Однако, если бы мужи только роптали да упрекали, еще полбеды. Самые нетерпеливые из них складывали к ногам княгини свои мечи, виновато кланялись и уходили из дружины. Обычай не препятствовал этому. Служба в дружине — дело добровольное, свободный муж в перерыве между войнами волен сменить князя. Уходили и поодиночке, целыми ратями, благо новому греческому царю Константину Багрянородному без конца требовались воины. Византийская империя поглощала всех способных носить оружие, согласных продать свою кровь за золото и нарядные одежды.
Потом до Киева доходили будоражившие завистливое воображение слухи о подвигах бывших Ольгиных дружинников и приобретенных ими на войне богатствах. Шестьсот двадцать девять русских дружинников на девяти ладьях плавали вместе с греками на зеленый остров Крит… Русские и варяги доблестно сражались у крепости ал-Хадас с быстрыми всадниками сирийского эмира Сайв-ад-дауда… Светловолосые и голубоглазые воины в золоченых панцирях стояли в залах и галереях императорского дворца в Константинополе, и им доверяли больше, чем коренным византийцам…
Казалось, даже боги были против княгини Ольги. Зловещие идолы — громовержца Перуна, неукротимого ветряного Стрибога, пугающего своей непонятностью Симирьгла — угрюмо стояли на опустевшем капище. Если не было войны — не было и жертвенных костров, не лилась на камни горячая кровь священных животных и птиц, не кружились в пляске волхвы, заклинавшие богов защитить воинов от вражеских копий и стрел. Скучно было богам, скучно было волхвам. Волхвы предупреждали, что боги недовольны тишиной…
Ольга не любила киевских богов. Они казались ей мрачными, жестокими, корыстными, отдающими милость свою за кровавые жертвоприношения.
На родине, во Пскове, боги были проще и понятнее. Псковичи поклонялись воде, приписывая ей живительную силу, омывали в речных водах тела свои и складывали у журчащих ключей скромные дары, плоды земли и леса. Поклонялись огню, очищавшему человека от дурных мыслей и прогонявшему злых духов. Почитали землю-кормилицу, первооснову всего живущего, и клялись матерью сырой землей на суде, а согрешив, просили у нее прощенья. Почитали священных животных: коня, медведя, кабана, тура, покровителя урожая’— козла. Считали березу чистым и чудодейственным деревом, и девушки-невесты поверяли березе свои нехитрые тайны. Но пуще всего псковичи почитали предков, ставили для домового деда, незримо обитавшего в избе, отдельную чашу, никогда не забывая наполнить ее. Маленьким, вырезанным из березы идолам можно было пожаловаться на неудачу, попросить у них помощи. Можно было отблагодарить идолов, намазав губы маслом или медом, а можно было и наказать за упрямство — высечь прутиком или бросить под лавку в темный угол. Легко было жить с такими богами, не угнетали они человека…

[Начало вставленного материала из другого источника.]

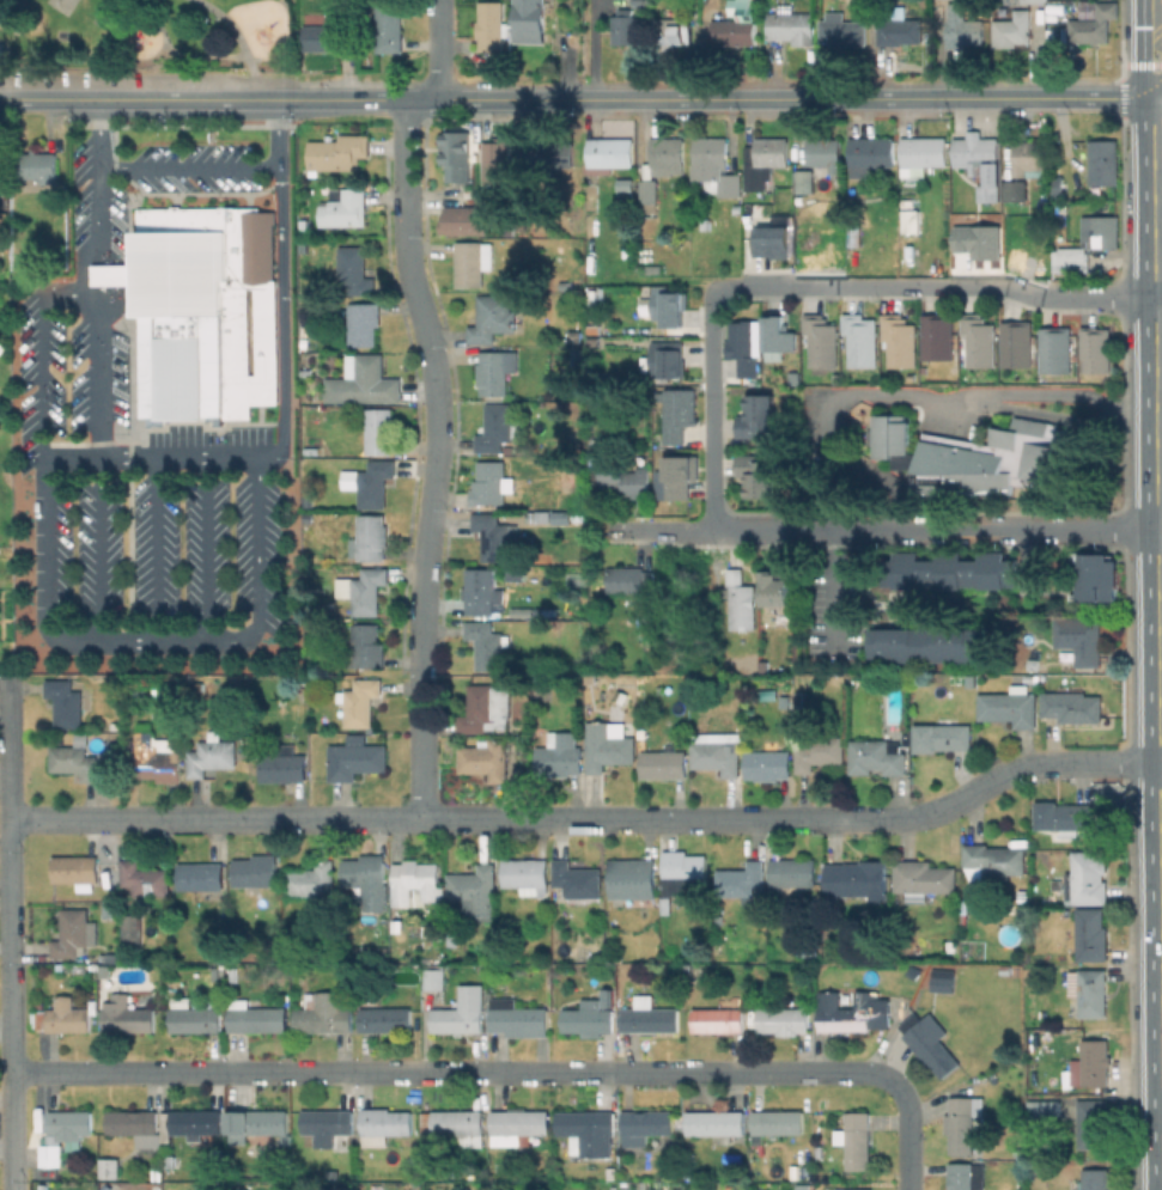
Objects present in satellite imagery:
building: (1035, 1)
building: (641, 2)
road: (4, 6)
road: (1158, 10)
building: (530, 21)
road: (1160, 23)
building: (1095, 24)
building: (492, 25)
building: (390, 26)
building: (625, 26)
building: (737, 26)
building: (792, 26)
building: (899, 26)
building: (962, 27)
building: (843, 29)
building: (1013, 29)
building: (676, 32)
building: (333, 36)
park: (149, 37)
road: (241, 41)
building: (3, 49)
road: (437, 49)
road: (597, 49)
road: (179, 53)
road: (1144, 58)
road: (1153, 64)
road: (1159, 92)
road: (32, 99)
road: (181, 99)
road: (351, 99)
road: (446, 99)
road: (822, 100)
road: (1159, 106)
building: (611, 151)
building: (337, 152)
building: (924, 152)
building: (669, 153)
building: (871, 153)
building: (544, 157)
building: (1030, 157)
building: (457, 158)
building: (765, 161)
building: (818, 161)
building: (1104, 161)
building: (983, 163)
building: (498, 164)
building: (39, 165)
building: (715, 166)
road: (192, 168)
road: (101, 181)
building: (1057, 184)
building: (1017, 189)
building: (650, 190)
building: (874, 194)
building: (625, 197)
building: (343, 207)
building: (911, 219)
building: (466, 220)
building: (993, 222)
building: (4, 225)
building: (302, 225)
building: (1103, 231)
building: (854, 235)
building: (772, 243)
building: (1070, 259)
building: (470, 263)
building: (355, 270)
road: (102, 274)
building: (117, 274)
road: (765, 285)
road: (914, 286)
road: (285, 289)
road: (726, 289)
building: (240, 296)
road: (1095, 297)
building: (667, 308)
building: (493, 318)
building: (363, 322)
building: (185, 326)
building: (596, 330)
building: (634, 330)
building: (252, 333)
building: (575, 336)
building: (781, 337)
building: (939, 340)
building: (822, 342)
building: (901, 343)
building: (980, 343)
building: (862, 344)
building: (1019, 344)
building: (745, 349)
road: (45, 350)
building: (1058, 351)
building: (1098, 351)
building: (579, 357)
building: (668, 359)
building: (496, 371)
road: (1159, 371)
building: (305, 372)
road: (102, 373)
parking lot: (68, 379)
building: (365, 383)
road: (435, 384)
road: (1160, 385)
road: (910, 396)
road: (710, 410)
building: (759, 414)
building: (680, 415)
building: (497, 427)
building: (379, 429)
building: (893, 435)
road: (1161, 452)
building: (1008, 453)
building: (598, 457)
road: (153, 461)
building: (756, 475)
building: (678, 476)
building: (630, 479)
building: (373, 482)
building: (491, 482)
building: (542, 516)
road: (935, 529)
road: (1161, 529)
road: (649, 530)
building: (370, 537)
building: (493, 537)
road: (211, 551)
road: (103, 553)
road: (160, 553)
road: (261, 556)
building: (948, 570)
road: (49, 575)
building: (1096, 577)
building: (629, 578)
road: (832, 586)
building: (777, 588)
building: (366, 589)
building: (481, 591)
building: (742, 603)
building: (1080, 638)
road: (172, 644)
building: (487, 644)
building: (364, 646)
building: (927, 647)
road: (2, 673)
building: (972, 679)
building: (360, 701)
building: (66, 702)
building: (1075, 706)
building: (485, 707)
building: (1008, 707)
building: (942, 736)
road: (418, 743)
building: (607, 747)
building: (819, 752)
building: (719, 753)
building: (211, 756)
building: (875, 757)
building: (486, 758)
building: (558, 758)
building: (158, 759)
building: (355, 760)
building: (74, 761)
building: (662, 764)
building: (767, 764)
building: (282, 767)
road: (589, 816)
building: (1065, 816)
building: (993, 860)
building: (76, 868)
building: (255, 871)
building: (792, 872)
building: (525, 874)
building: (684, 875)
building: (1086, 877)
building: (201, 878)
building: (309, 878)
building: (576, 878)
building: (740, 878)
building: (855, 878)
building: (922, 878)
building: (143, 879)
building: (365, 879)
building: (414, 880)
building: (634, 880)
building: (473, 887)
building: (1023, 894)
building: (666, 906)
building: (72, 932)
road: (7, 933)
building: (1090, 934)
building: (132, 936)
building: (452, 937)
building: (275, 947)
building: (807, 950)
building: (384, 951)
building: (672, 968)
building: (927, 968)
building: (913, 971)
building: (1034, 971)
building: (235, 974)
building: (432, 977)
building: (942, 979)
building: (1089, 990)
building: (460, 1011)
building: (322, 1013)
building: (853, 1013)
building: (127, 1015)
building: (62, 1016)
building: (254, 1016)
building: (589, 1016)
building: (783, 1016)
building: (195, 1017)
building: (717, 1017)
building: (384, 1018)
building: (517, 1018)
building: (649, 1018)
building: (927, 1041)
building: (1089, 1064)
road: (425, 1069)
road: (907, 1107)
building: (1042, 1109)
building: (196, 1121)
building: (70, 1122)
building: (776, 1122)
building: (962, 1122)
building: (1091, 1122)
building: (256, 1123)
building: (716, 1123)
building: (326, 1124)
building: (455, 1124)
building: (136, 1125)
building: (386, 1125)
building: (517, 1125)
building: (645, 1125)
building: (587, 1130)
building: (856, 1139)
building: (819, 1151)
building: (53, 1153)
building: (169, 1161)
building: (109, 1166)
building: (508, 1170)
building: (965, 1175)
building: (1094, 1179)
building: (107, 1187)
building: (853, 1189)

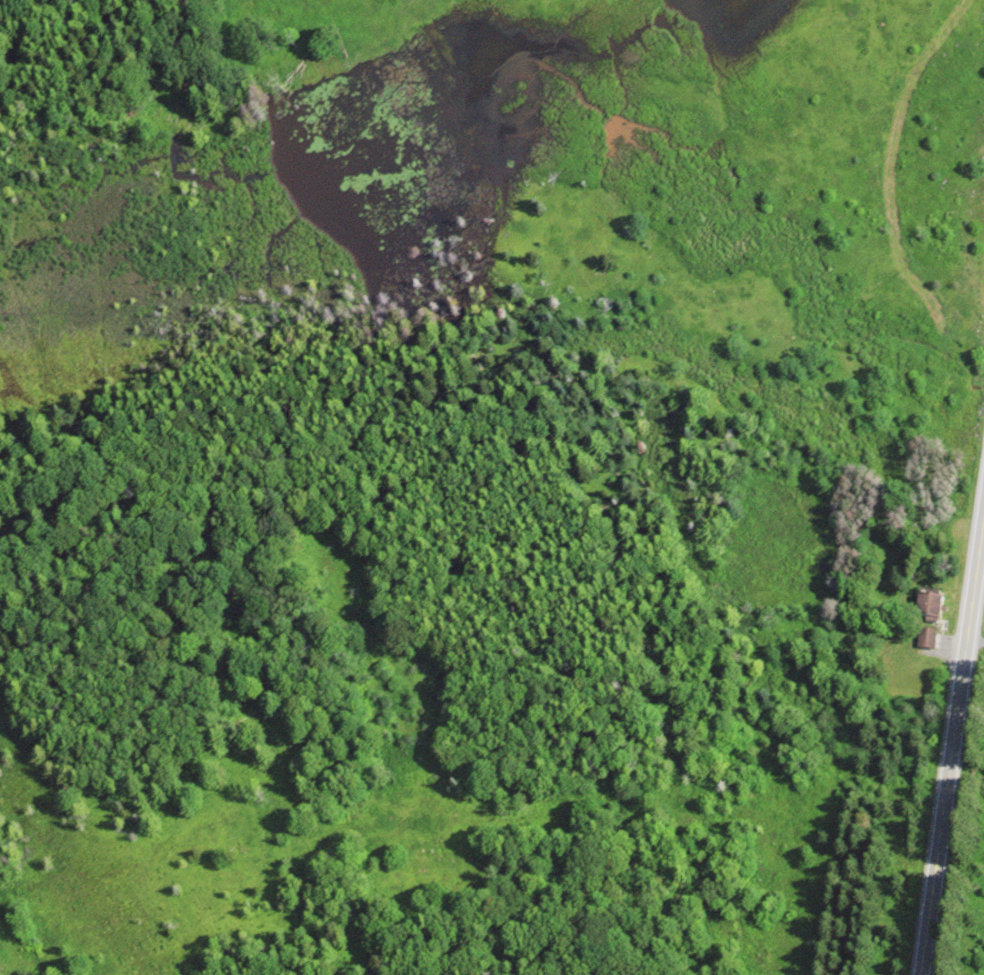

Но детские боги не могли теперь помочь княгине Ольге. Они равно приветливо относились и к боярину и к смерду, и каждый мог надеяться на их милость, определяемую не знатностью и богатством человека, но лишь скромными жертвоприношениями. Те языческие боги не разделяли людей на богатых и бедных, на властелинов и рабов. Они не требовали безоговорочного подчинения младших старшим, не освящали своей божественной волей власть избранных над остальными людьми.